MATERIAL TO PROCESS —
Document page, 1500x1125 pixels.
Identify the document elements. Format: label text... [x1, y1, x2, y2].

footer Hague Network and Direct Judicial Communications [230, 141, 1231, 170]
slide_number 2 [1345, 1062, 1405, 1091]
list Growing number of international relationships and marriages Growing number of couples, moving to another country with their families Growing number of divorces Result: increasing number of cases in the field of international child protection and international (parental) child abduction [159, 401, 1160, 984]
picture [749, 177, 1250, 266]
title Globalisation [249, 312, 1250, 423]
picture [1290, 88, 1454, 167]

WHAT TO PRODUCE — Transcribe the material so that every line matches the original exactly.

RESULT FOR THIS EXERCISE —
Document page, 1500x1125 pixels.
Identify the document elements. Format: label text... [x1, y1, x2, y2].

footer Hague Network and Direct Judicial Communications [230, 141, 1231, 170]
slide_number 2 [1345, 1062, 1405, 1091]
list Growing number of international relationships and marriages Growing number of couples, moving to another country with their families Growing number of divorces Result: increasing number of cases in the field of international child protection and international (parental) child abduction [159, 401, 1160, 984]
picture [749, 177, 1250, 266]
title Globalisation [249, 312, 1250, 423]
picture [1290, 88, 1454, 167]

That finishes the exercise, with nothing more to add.